— Ужасный случай?
— Давно… мне было тогда десять лет… А Дёрдь, знаешь, он был такой же, как сейчас… С тех пор он уже отсидел в тюрьме, но все это было будто только вчера! Случилось это здесь, у ручья… день был прекрасный, еще лучше, чем сегодня… самое начало лета. Я помню, воздух был густой и теплый, он струился мягко и нежно, будто шел прямо из рая. Какой бархатисто-бурой была земля и какими нежно-зелеными почки! Это был первый теплый день, первое весеннее тепло; и служанки вышли к ручью стирать белье, скорее просто позабавиться, радуясь тому, что стало уже тепло. Все очень красивые, впрочем, в этих краях среди молодых редко встретишь некрасивых, к тому же отец и не взял бы их к себе в дом. Это было восхитительное зрелище!
— Представляю себе. Здесь у ручья.
— Вода в ручье была еще прохладной и чистой и сильно поднялась. В белых гребешках угадывался цвет недавно растаявшего снега. Девушки вскрикивали, опуская руки в ледяную воду, и их белые зубы ослепительно сверкали, весело соперничая с бурлящим ручьем. Деревья стояли в цвету. Они слабо колыхались, с явным наслаждением купая свои ветви в теплом воздухе. Дул весенний ветер и срывал с деревьев маленькие цветки, они испещряли белыми крапинками свежую бурую землю, плыли на волнах ручья, опускались на волосы девушек.
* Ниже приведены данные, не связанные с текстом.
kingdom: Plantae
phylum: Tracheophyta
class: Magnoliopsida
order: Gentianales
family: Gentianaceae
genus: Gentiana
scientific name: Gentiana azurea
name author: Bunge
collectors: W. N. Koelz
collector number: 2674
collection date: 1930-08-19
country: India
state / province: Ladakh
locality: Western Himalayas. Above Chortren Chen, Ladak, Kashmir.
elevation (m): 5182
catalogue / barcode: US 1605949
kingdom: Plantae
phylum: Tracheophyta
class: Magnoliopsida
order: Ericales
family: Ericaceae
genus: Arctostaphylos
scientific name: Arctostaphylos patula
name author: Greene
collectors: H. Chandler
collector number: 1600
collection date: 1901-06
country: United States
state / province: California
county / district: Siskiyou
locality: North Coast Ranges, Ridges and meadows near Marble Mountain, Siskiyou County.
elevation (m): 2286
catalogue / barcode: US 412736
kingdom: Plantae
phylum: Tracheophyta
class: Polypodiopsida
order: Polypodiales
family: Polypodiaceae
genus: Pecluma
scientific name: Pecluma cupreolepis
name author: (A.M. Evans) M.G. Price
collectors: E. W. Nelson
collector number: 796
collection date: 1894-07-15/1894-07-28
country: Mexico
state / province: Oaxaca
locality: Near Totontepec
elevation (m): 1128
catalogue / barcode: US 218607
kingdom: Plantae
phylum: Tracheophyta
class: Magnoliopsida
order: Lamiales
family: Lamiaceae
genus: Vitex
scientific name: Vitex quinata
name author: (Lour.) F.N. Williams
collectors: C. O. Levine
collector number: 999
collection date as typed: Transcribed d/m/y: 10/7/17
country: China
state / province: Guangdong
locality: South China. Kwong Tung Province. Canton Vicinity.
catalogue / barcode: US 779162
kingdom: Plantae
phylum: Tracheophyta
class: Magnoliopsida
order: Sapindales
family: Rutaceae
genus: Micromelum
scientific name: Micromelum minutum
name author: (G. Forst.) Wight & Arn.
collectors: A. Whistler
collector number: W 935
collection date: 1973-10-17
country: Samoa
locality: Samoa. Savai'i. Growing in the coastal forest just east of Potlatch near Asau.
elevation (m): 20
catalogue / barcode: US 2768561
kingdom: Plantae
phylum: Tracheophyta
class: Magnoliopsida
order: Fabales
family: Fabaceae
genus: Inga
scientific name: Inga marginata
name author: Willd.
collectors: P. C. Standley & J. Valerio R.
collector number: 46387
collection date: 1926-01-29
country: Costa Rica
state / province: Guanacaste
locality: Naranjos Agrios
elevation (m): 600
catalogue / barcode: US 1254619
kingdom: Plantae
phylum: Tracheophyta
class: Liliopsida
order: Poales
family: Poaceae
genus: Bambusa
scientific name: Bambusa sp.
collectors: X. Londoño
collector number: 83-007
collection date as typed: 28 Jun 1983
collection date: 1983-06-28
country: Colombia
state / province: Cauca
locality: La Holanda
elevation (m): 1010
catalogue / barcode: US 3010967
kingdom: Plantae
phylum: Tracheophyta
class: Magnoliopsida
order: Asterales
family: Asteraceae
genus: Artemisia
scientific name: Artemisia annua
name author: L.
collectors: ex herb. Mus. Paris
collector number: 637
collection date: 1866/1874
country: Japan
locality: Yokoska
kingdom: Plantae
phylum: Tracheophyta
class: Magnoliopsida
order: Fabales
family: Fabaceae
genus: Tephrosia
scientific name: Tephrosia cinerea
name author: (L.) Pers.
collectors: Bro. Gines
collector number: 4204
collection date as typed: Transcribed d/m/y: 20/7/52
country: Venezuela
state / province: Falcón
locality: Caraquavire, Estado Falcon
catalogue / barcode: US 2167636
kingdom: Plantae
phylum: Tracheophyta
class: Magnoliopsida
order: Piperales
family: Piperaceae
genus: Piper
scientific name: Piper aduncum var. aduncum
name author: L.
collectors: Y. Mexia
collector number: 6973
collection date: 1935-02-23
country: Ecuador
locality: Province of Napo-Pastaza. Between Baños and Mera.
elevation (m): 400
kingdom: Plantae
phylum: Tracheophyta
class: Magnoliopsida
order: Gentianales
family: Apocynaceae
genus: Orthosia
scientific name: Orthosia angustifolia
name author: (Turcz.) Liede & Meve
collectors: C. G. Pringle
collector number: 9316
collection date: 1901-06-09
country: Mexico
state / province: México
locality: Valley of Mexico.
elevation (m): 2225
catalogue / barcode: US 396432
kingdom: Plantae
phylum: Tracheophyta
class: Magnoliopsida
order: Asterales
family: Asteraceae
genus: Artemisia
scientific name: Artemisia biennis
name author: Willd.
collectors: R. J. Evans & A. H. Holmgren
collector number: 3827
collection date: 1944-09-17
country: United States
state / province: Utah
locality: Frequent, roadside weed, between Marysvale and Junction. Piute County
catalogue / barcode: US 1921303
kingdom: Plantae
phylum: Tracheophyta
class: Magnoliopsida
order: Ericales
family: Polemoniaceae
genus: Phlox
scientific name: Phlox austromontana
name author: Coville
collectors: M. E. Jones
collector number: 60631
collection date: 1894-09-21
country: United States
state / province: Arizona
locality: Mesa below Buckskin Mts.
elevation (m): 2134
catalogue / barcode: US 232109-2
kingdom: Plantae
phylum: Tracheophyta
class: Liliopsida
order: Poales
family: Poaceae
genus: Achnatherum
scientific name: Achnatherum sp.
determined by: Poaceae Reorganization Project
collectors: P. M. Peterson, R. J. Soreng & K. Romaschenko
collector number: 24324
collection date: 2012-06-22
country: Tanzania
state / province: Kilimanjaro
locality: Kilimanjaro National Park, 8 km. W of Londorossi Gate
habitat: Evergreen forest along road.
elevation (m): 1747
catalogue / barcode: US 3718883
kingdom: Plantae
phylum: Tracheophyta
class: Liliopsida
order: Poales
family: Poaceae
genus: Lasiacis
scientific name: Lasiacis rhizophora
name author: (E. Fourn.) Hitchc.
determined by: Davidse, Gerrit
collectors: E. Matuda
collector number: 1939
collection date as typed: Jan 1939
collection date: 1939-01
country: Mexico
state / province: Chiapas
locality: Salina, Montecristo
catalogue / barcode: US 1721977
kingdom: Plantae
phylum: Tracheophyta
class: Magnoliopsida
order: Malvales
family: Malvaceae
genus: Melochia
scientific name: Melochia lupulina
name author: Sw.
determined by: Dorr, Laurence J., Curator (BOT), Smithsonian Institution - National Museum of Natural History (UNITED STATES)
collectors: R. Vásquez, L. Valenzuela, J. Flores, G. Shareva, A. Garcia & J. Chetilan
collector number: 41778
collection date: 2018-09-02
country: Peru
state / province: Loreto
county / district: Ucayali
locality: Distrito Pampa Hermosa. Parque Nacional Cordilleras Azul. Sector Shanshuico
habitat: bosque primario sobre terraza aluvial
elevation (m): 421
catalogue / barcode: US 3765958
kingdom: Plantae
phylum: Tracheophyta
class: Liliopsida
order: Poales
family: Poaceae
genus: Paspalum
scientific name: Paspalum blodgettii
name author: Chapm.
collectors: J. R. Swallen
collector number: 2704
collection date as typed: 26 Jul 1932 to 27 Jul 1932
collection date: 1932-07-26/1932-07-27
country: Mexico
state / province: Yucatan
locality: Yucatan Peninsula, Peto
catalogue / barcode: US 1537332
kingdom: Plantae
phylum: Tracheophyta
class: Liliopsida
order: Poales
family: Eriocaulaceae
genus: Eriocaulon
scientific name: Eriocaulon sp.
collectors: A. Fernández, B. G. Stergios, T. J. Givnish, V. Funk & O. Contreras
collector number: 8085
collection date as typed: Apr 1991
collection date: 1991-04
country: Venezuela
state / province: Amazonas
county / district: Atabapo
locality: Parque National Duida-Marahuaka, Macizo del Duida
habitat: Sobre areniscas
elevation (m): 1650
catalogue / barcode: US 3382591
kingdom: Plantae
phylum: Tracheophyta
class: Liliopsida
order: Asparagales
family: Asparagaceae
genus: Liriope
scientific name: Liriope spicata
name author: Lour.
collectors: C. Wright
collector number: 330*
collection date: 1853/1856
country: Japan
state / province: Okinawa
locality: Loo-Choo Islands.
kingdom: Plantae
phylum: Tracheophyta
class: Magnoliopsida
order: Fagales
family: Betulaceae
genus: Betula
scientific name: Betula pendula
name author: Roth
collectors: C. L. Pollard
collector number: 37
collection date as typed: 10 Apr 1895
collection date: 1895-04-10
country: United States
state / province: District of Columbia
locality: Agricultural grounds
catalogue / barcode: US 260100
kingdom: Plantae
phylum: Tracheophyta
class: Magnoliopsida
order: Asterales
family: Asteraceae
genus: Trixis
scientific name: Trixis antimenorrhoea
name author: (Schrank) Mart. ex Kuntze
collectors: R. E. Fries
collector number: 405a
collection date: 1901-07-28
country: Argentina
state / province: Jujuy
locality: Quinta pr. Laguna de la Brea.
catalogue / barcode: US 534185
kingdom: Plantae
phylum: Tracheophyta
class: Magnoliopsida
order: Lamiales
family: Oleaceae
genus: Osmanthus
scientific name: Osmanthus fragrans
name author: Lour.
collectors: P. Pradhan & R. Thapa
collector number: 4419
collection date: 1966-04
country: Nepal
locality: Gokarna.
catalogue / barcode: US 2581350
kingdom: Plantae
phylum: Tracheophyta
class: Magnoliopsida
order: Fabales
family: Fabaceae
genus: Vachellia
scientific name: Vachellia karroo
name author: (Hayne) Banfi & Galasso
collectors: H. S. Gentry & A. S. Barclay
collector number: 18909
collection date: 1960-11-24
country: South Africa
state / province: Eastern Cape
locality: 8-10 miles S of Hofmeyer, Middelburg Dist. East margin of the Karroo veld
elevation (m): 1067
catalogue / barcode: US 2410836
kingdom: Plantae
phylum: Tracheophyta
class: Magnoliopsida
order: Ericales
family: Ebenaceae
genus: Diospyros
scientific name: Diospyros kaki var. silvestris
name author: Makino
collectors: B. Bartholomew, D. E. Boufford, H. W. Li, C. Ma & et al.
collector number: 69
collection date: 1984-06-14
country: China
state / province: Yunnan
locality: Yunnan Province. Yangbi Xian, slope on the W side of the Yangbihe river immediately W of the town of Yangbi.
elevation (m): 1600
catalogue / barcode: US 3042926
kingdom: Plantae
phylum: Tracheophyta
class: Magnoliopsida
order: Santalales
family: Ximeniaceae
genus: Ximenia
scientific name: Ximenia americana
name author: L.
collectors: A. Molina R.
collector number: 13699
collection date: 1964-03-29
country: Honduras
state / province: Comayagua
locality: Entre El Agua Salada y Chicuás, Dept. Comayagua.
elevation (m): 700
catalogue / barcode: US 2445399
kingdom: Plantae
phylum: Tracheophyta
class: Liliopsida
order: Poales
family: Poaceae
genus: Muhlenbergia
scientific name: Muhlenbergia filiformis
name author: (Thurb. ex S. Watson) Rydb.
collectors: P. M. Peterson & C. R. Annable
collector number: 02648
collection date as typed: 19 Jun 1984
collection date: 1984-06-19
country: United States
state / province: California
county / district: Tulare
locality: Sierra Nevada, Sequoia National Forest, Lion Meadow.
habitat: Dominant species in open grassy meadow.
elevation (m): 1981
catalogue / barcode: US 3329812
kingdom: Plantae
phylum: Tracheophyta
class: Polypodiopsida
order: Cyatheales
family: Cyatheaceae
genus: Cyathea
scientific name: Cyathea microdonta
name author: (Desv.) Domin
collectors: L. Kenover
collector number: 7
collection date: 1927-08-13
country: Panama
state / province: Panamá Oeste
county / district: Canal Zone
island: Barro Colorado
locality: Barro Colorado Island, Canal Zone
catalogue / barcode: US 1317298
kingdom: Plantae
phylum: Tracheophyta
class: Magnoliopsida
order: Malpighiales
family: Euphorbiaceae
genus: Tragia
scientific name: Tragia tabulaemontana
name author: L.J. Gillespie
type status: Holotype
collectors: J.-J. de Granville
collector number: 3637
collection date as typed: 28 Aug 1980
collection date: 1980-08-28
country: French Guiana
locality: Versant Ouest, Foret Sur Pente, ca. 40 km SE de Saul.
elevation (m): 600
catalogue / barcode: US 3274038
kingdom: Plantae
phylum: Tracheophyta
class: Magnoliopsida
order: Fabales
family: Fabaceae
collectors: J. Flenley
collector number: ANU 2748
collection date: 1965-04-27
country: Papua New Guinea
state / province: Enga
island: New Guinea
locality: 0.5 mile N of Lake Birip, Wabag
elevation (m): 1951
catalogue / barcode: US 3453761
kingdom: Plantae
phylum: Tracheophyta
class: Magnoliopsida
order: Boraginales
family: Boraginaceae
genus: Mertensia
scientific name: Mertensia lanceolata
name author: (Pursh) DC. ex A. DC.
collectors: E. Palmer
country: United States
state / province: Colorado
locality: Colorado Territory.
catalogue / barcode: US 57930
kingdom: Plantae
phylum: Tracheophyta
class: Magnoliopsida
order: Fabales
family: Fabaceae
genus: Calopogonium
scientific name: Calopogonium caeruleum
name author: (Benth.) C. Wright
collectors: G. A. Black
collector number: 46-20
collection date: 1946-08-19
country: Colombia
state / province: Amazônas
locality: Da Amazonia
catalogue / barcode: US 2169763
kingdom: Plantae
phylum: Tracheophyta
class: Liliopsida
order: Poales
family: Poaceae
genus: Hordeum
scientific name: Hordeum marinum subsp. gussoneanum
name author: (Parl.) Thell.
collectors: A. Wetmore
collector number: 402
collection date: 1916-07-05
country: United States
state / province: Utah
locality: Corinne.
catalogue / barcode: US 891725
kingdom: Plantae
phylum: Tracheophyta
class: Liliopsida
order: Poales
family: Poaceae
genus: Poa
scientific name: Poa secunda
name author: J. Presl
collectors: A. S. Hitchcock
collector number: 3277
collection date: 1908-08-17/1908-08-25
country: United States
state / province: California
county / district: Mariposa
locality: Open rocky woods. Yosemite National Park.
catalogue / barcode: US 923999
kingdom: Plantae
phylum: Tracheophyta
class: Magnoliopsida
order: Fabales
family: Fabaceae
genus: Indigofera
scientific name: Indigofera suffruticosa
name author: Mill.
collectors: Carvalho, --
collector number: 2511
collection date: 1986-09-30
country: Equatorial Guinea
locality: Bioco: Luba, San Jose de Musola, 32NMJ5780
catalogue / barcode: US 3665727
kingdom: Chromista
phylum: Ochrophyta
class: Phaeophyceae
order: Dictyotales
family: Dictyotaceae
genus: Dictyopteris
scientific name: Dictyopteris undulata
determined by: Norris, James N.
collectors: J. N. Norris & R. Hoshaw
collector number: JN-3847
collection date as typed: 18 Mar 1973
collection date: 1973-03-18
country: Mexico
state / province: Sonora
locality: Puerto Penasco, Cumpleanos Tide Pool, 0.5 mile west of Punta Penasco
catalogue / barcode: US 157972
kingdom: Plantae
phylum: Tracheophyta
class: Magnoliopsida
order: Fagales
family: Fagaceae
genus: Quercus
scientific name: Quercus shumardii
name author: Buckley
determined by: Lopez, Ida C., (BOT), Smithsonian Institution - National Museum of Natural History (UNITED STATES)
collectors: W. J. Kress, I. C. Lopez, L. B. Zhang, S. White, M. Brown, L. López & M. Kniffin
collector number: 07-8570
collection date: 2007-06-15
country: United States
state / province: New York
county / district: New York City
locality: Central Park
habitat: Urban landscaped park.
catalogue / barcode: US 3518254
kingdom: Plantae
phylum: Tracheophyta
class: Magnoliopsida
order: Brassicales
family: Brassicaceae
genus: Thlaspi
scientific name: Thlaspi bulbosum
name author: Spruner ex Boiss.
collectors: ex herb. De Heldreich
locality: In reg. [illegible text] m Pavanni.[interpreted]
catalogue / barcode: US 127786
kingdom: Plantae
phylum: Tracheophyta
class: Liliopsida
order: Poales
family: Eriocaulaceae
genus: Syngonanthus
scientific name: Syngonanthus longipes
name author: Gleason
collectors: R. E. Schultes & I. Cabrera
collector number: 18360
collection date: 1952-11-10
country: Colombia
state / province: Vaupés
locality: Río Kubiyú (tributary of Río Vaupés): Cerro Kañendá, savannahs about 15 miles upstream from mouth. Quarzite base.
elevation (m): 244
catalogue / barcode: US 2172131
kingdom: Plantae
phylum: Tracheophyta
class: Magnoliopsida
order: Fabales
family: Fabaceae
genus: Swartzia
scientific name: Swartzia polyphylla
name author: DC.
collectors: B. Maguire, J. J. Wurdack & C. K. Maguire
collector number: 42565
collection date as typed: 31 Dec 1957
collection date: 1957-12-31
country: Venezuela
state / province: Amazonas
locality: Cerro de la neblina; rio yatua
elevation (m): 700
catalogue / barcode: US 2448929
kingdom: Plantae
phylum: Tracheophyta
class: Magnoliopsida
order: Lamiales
Я бродил среди деревьев, робкое дитя, томимый неясной страстью, изнемогая под бременем всей этой красоты. И меня бессознательно влекло к старому Дёрдю. Ко́злы тогда стояли там же, где и теперь, всего в нескольких шагах от корыта для стирки. Старик то и дело поправлял свою засаленную шляпу на потной голове; он был мрачнее и уродливее, чем обычно. Но я не боялся его, в его грубом лице, в неуклюжих движениях, во всем его уродливом облике я скорее искал защиты от красивых, которые ослепляли, смущали меня и все же неудержимо влекли, защиты от девушек и от весны, которая будила неведомые, пугающие чувства в моем детском теле, я искал у него защиты, словно в тени этого уродства могло укрыться от торжествующей красоты и мое собственное маленькое уродство. Это было, наверное, еще и предчувствие подступающей зрелости, сладострастие урода, которое заговорило в ребенке — ведь все сладострастники уродливы, и красота для них означает Voluptas[43]. Я чувствовал, что эта занимающаяся весна — мой враг, уж пусть лучше будет непогода, дожди, холода, все что угодно! Старый Дёрдь тоже все ворчал, и в словах его я узнавал мои тайные мысли; он вскидывал свою тяжелую вечно склоненную вниз голову, ужасающе моргал своими красными глазами, взглядывая на небо, и злорадно бурчал что-то наподобие:
«Такая погода не простоит долго, ни за что не простоит, не верьте вы этому Фалбу».
Я — из-за своей детской впечатлительности — оказался словно бы втянутым в поток его инстинктивных душевных движений, и этот поток захлестнул меня! Я чувствовал все, что чувствовал он. Я чувствовал, когда он обламывал конец надпиленного полена, с каким сладострастием он это делает — точно перед ним голова Рудольфа Фалба. Я знал, что когда он, еще сильнее согнув шею, самозабвенно налегал на сопротивляющуюся пилу, он ликует: люди недолго будут наслаждаться этой погодой, она скоро испортится! (Пойдет дождь, ударят заморозки, будет град, уже шелестит в листве ветер, уже появляется зыбь на воде!) Он представлялся мне злым волшебником, которому никто не верит, над которым все смеются. Ну и пусть смеются, а он делает свое дело. Он упорно плетет свои козни. Я не боялся его, я был его другом; и в то же время немножко презирал за то, что он был уродлив! Я чувствовал, что нет в нем силы, что он и сам в нее не верит, а только обманывает себя, тешит себя надеждой, точно обманутый Самсон. Раскачивая своей большой уныло поникшей головой, он пытается изобразить почти отчаянную веселость и, кажется, вот-вот запоет в такт своим тяжелым движениям.